Task to carry out
Please locate each line in the entries below that contains the string "than" and copy those lines out. Case counts, so match capitals and lowercase exactly.

Record extracts
--- START ---
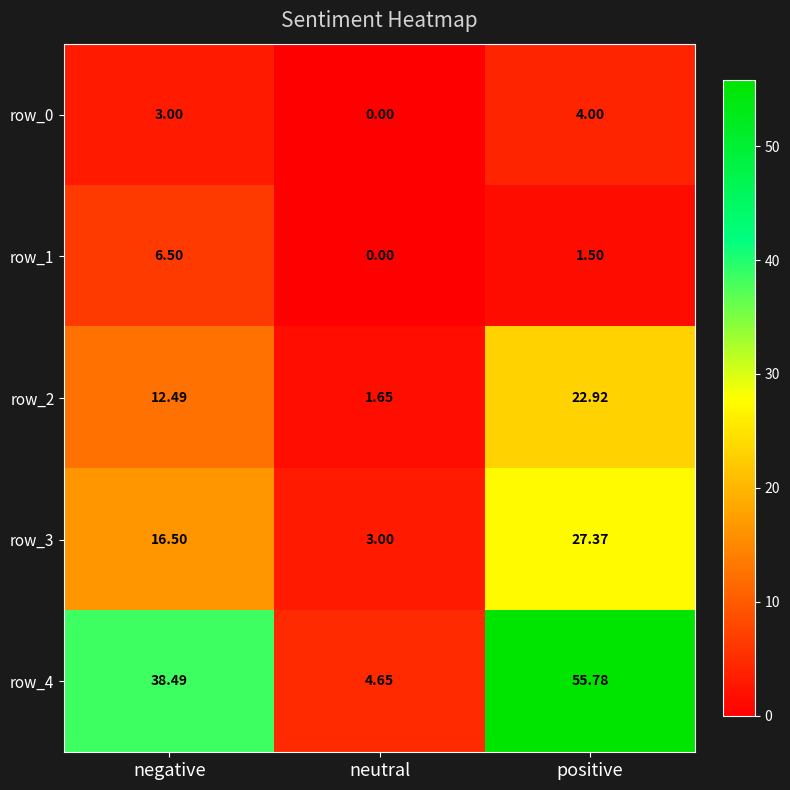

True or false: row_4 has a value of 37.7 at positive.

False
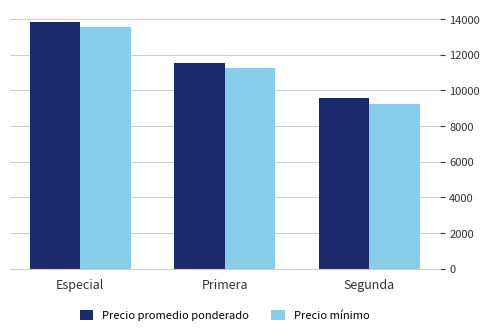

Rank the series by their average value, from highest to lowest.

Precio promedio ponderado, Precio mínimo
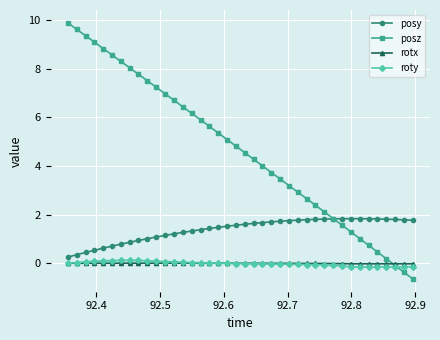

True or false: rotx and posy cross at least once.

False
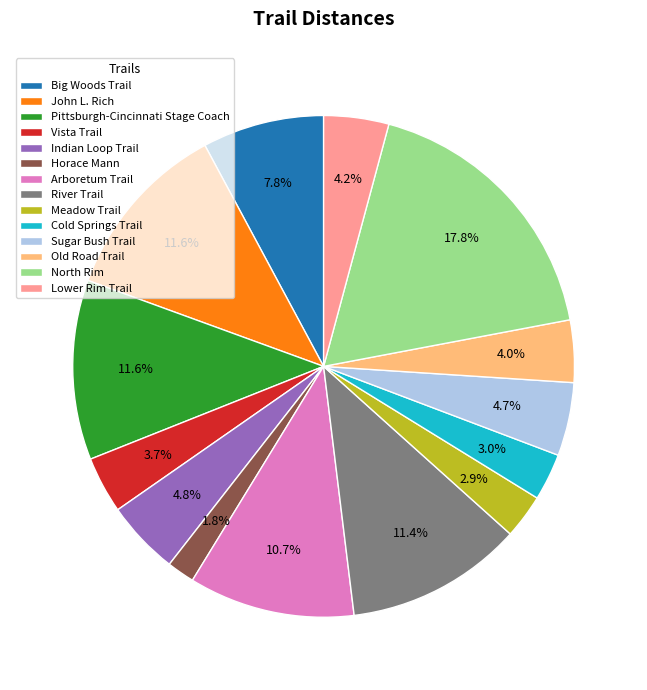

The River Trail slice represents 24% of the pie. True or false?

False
--- END ---
--- START ---
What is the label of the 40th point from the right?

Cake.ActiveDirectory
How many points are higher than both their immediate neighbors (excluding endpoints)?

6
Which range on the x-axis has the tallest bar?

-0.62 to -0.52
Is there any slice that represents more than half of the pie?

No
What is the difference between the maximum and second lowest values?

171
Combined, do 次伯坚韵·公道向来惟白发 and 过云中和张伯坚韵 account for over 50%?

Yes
--- END ---
Response
How many points are higher than both their immediate neighbors (excluding endpoints)?
Is there any slice that represents more than half of the pie?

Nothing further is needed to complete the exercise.